▶ Prompt:
Can you turn the listing below into a two-column CSV headed instruction and response, with one row for each instruction and its response, each field quoted and any line breaks changed to spaces? Leave the pictures out.

##########

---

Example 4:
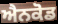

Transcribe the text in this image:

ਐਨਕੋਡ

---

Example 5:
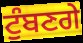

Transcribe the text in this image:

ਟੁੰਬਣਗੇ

##########

▶ Task result:
instruction,response
"--- Example 4: Transcribe the text in this image:","ਐਨਕੋਡ"
"--- Example 5: Transcribe the text in this image:","ਟੁੰਬਣਗੇ"